Ja, wir haben sie selbst entwickelt und bereits bei Dutzenden Kunden im Einsatz, teilweise mit drastisch besseren Ergebnissen als bei dem, was wir in der Zulieferbranche sehen. Wieso? Weil mir die beste Kamera nichts bringt, wenn ich die Themen mit dem Roboter nicht umsetzen kann. Und der beste Roboter bringt mir nichts, wenn die Kamera nicht die Informationen zu 6D-Position, Koordinatensysteme und Matrixtransformationen liefert, die der Roboter benötigt. Das ist genau die Verzahnung, die wir vornehmen; denken Sie an das Tesla-Modell, bei dem die Hardware, die Software und auch das autonome Fahren von einem Anbieter kommen und man sich dadurch leichter tut, als wenn das fragmentierte Einzelkomponenten von unterschiedlichen Zulieferern wären. Ganz nebenbei erreichen wir damit auch ganz andere Preise, die bis zu 70 Prozent günstiger sind als das, was wir am Markt von unseren Wettbewerbern sehen.
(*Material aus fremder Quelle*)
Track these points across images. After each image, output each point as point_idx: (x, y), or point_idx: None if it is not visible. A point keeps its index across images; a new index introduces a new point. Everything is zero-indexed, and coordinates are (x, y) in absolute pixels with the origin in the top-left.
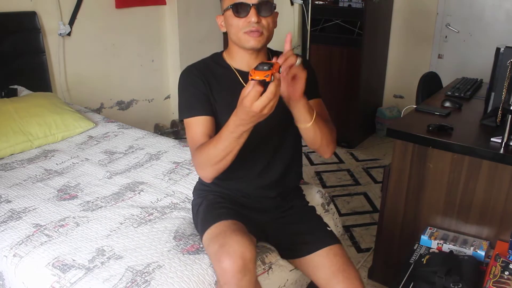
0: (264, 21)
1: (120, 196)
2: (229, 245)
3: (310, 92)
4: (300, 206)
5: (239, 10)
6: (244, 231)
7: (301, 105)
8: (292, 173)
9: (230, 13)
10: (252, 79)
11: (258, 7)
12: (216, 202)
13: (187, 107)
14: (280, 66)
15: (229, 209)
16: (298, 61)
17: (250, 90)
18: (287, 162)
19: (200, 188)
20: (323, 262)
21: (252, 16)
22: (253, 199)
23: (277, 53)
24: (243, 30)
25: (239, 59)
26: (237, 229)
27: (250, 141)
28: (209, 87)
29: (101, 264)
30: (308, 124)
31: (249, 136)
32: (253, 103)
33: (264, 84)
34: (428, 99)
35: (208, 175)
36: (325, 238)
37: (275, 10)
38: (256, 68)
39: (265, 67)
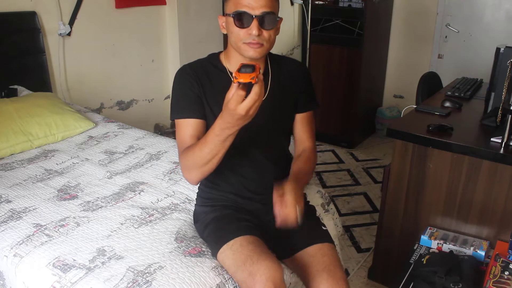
0: (265, 34)
1: (120, 196)
2: (260, 273)
3: (305, 105)
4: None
5: (241, 20)
6: (267, 251)
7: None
8: (284, 170)
9: (231, 20)
10: (238, 82)
11: (261, 19)
12: (226, 215)
13: (179, 108)
14: (259, 68)
15: (241, 220)
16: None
17: (233, 93)
18: (278, 160)
19: (204, 196)
20: (310, 261)
21: (254, 29)
22: (256, 201)
23: (275, 57)
24: (243, 41)
25: (237, 63)
26: (261, 251)
27: (238, 144)
28: (202, 89)
29: (102, 264)
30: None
31: (237, 139)
32: (238, 105)
33: (246, 86)
34: (428, 99)
35: (194, 177)
36: (317, 236)
37: (279, 17)
38: (239, 71)
39: (248, 69)
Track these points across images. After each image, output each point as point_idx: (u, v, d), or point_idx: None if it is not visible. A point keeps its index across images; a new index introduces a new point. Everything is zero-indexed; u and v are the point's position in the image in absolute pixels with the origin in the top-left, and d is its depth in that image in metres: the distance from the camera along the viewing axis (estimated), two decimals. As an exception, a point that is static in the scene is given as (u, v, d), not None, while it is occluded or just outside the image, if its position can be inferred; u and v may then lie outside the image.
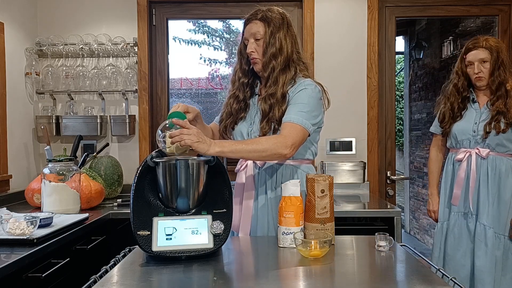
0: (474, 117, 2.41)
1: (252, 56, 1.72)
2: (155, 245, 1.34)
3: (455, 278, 1.23)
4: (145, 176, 1.42)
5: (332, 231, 1.53)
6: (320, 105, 1.70)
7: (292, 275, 1.28)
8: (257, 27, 1.70)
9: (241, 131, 1.78)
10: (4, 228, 1.74)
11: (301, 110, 1.63)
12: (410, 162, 6.78)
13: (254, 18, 1.72)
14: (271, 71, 1.70)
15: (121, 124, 3.02)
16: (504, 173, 2.32)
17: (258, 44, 1.71)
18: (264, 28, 1.70)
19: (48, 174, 2.28)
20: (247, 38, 1.74)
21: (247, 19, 1.75)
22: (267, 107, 1.68)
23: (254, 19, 1.72)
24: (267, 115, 1.68)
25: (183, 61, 3.42)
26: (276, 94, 1.67)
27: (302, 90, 1.67)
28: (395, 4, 3.16)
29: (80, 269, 2.03)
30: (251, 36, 1.72)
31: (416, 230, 6.58)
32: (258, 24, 1.71)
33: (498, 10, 3.15)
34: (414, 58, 6.50)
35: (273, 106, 1.67)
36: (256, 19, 1.71)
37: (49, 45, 3.01)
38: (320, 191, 1.50)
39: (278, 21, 1.70)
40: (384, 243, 1.43)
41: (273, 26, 1.70)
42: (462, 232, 2.39)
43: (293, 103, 1.66)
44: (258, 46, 1.71)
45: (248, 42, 1.73)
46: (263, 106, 1.69)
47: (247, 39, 1.73)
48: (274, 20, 1.70)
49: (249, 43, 1.72)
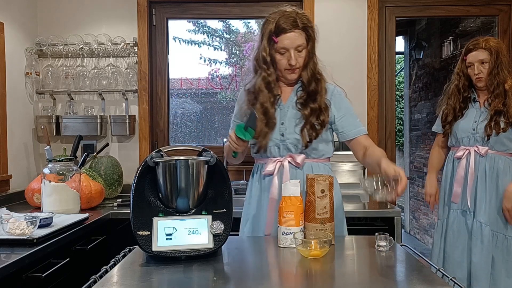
0: (474, 116, 2.43)
1: (294, 66, 1.73)
2: (155, 245, 1.34)
3: (455, 278, 1.23)
4: (145, 176, 1.42)
5: (332, 231, 1.53)
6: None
7: (292, 275, 1.28)
8: (301, 39, 1.70)
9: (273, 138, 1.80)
10: (4, 228, 1.74)
11: (356, 118, 1.81)
12: (410, 162, 6.78)
13: (295, 28, 1.69)
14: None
15: (121, 124, 3.02)
16: (502, 171, 2.34)
17: (300, 55, 1.73)
18: (305, 37, 1.72)
19: (48, 174, 2.28)
20: (287, 47, 1.71)
21: (284, 28, 1.69)
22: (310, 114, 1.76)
23: (295, 28, 1.69)
24: (310, 122, 1.75)
25: (183, 61, 3.42)
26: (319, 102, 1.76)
27: (344, 99, 1.82)
28: (395, 4, 3.16)
29: (80, 269, 2.03)
30: (293, 46, 1.70)
31: (416, 230, 6.58)
32: (300, 34, 1.70)
33: (498, 10, 3.15)
34: (414, 58, 6.50)
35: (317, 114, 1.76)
36: (298, 28, 1.69)
37: (49, 45, 3.01)
38: (320, 191, 1.50)
39: (313, 29, 1.75)
40: (384, 243, 1.43)
41: (312, 33, 1.74)
42: (460, 229, 2.41)
43: (347, 114, 1.80)
44: (300, 57, 1.73)
45: (286, 51, 1.72)
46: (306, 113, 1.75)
47: (286, 49, 1.71)
48: (312, 28, 1.74)
49: (292, 53, 1.71)
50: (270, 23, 1.71)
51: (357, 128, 1.80)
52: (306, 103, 1.76)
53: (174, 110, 3.36)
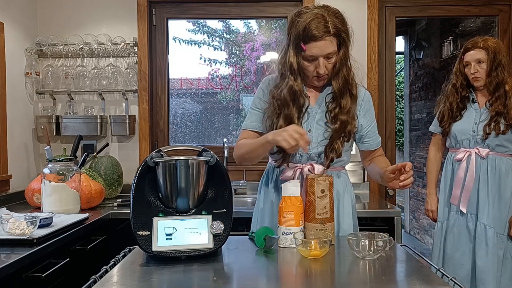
0: (474, 117, 2.42)
1: (322, 75, 1.61)
2: (155, 245, 1.34)
3: (455, 278, 1.23)
4: (145, 176, 1.42)
5: (332, 231, 1.53)
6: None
7: (292, 275, 1.28)
8: (333, 46, 1.56)
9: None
10: (4, 228, 1.74)
11: (376, 127, 1.77)
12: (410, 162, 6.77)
13: (327, 34, 1.53)
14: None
15: (121, 124, 3.02)
16: (504, 172, 2.33)
17: (330, 61, 1.59)
18: (337, 43, 1.58)
19: (48, 174, 2.28)
20: (315, 56, 1.57)
21: (314, 36, 1.52)
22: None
23: (326, 36, 1.53)
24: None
25: (183, 61, 3.42)
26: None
27: (372, 106, 1.76)
28: (395, 4, 3.16)
29: (80, 269, 2.03)
30: (322, 54, 1.56)
31: (416, 230, 6.58)
32: (332, 41, 1.55)
33: (498, 10, 3.15)
34: (414, 58, 6.50)
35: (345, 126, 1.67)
36: (330, 35, 1.53)
37: (49, 45, 3.01)
38: (320, 191, 1.50)
39: (348, 32, 1.63)
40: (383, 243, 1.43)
41: (346, 37, 1.62)
42: (461, 231, 2.39)
43: (373, 123, 1.75)
44: (330, 63, 1.60)
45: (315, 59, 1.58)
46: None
47: (315, 57, 1.57)
48: (346, 31, 1.61)
49: (321, 62, 1.57)
50: (298, 27, 1.54)
51: (378, 139, 1.78)
52: (336, 117, 1.62)
53: (174, 110, 3.36)
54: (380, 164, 1.71)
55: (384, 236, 1.39)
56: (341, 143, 1.64)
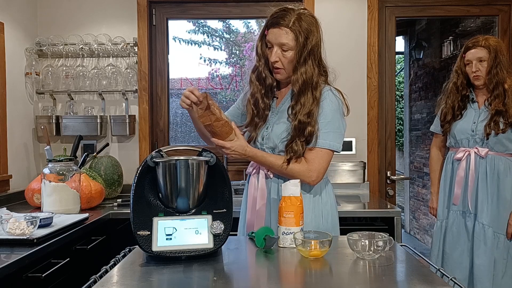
0: (473, 117, 2.42)
1: (275, 65, 1.68)
2: (155, 245, 1.34)
3: (455, 278, 1.23)
4: (145, 176, 1.42)
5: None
6: (343, 118, 1.69)
7: (292, 275, 1.28)
8: (287, 38, 1.62)
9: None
10: (4, 228, 1.74)
11: (330, 130, 1.64)
12: (410, 162, 6.78)
13: (283, 25, 1.63)
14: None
15: (121, 124, 3.02)
16: (502, 172, 2.33)
17: (285, 55, 1.67)
18: (294, 39, 1.65)
19: (48, 174, 2.28)
20: (271, 42, 1.67)
21: (273, 22, 1.64)
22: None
23: (282, 26, 1.62)
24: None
25: (183, 61, 3.42)
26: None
27: (329, 105, 1.65)
28: (395, 4, 3.16)
29: (80, 269, 2.03)
30: (276, 42, 1.66)
31: (416, 230, 6.58)
32: (287, 33, 1.62)
33: (498, 10, 3.15)
34: (414, 58, 6.50)
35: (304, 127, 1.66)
36: (285, 26, 1.63)
37: (49, 45, 3.01)
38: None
39: (306, 35, 1.66)
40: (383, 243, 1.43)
41: (302, 39, 1.65)
42: (460, 230, 2.40)
43: (324, 122, 1.64)
44: (284, 57, 1.67)
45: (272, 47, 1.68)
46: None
47: (272, 44, 1.66)
48: (305, 34, 1.65)
49: (274, 50, 1.67)
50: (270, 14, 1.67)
51: (323, 139, 1.64)
52: (296, 115, 1.63)
53: (174, 110, 3.36)
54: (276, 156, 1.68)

Wann kommen die 40 kg Tragkraft voraussichtlich?
Momentan bereitet unser Team dafür den Marketing-Launch vor. Wir werden mit einem großen Marketing-Launch an den Start gehen, damit wir es für das Q4- und teilweise auch Q3-Geschäft noch in diesem Jahr nutzen können. Das wird ein richtig großer Launch, denn es handelt es sich um ein Segment, in dem es ansonsten ja nur mehrere 100 kg schwere Industriesysteme gibt, wo wir dann mit derselben modularen Plattform, derselben einfachen Software und demselben Autonomie-Setup an den Start gehen.
30 kg gibt es bereits, aber 40 kg meines Wissens noch nicht.
Ja, und auch die 30 kg gehen sonst nur bei geringen Reichweiten. Da fällt dann das Traglast-zu-Kraft-Diagramm rapide ab, was bei uns nicht der Fall sein wird.